Houve tempo – disse ele quase de costas para mim – houve tempo em que achei que devia seguir o caminho de todo o mundo. Era criminoso, era insensato seguir uma lei própria. A lei era um domínio comum a que não podíamos nos subtrair. Apertava-me em gravatas, exercitava-me em conversas banais, imaginava-me igual aos outros. Até o dia em que senti que não me era possível continuar: por que seguir leis comuns se eu não era comum, por que fingir-me igual aos outros, se era totalmente diferente? Ah, Betty, não veja em mim, nas minhas roupas, senão uma alegoria: quero erguer para os outros uma imagem de coragem que não tive. Passeio-me tal como quero, ataviado e livre, mas ai de mim, é dentro de uma jaula que o faço. É esta a única liberdade que possuímos integral: a de sermos monstros para nós mesmos. (CARDOSO, 1996, p. 57).

Na impossibilidade de uma reação à sua condição, Timóteo, portanto, faz um monstro de si mesmo e procura na repetição de seu proceder uma esfera mínima de liberdade.
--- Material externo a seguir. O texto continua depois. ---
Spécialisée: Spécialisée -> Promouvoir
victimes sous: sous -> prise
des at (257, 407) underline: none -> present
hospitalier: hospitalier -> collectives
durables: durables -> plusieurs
Curiosamente, tudo o que consegue é ficar cada vez mais cativo em seu próprio quarto, chegando quase ao absurdo de se tornar um objeto completamente integrado ao lar. Não produzia nada e não modificava nada, apenas existia para servir de vergonha da família e, talvez assim, justificar o rigor imposto aos outros membros, principalmente o jovem André, o qual era proibido de ver o tio, sob a alegação de que ele poderia ser uma má influência para o desenvolvimento normal do menino.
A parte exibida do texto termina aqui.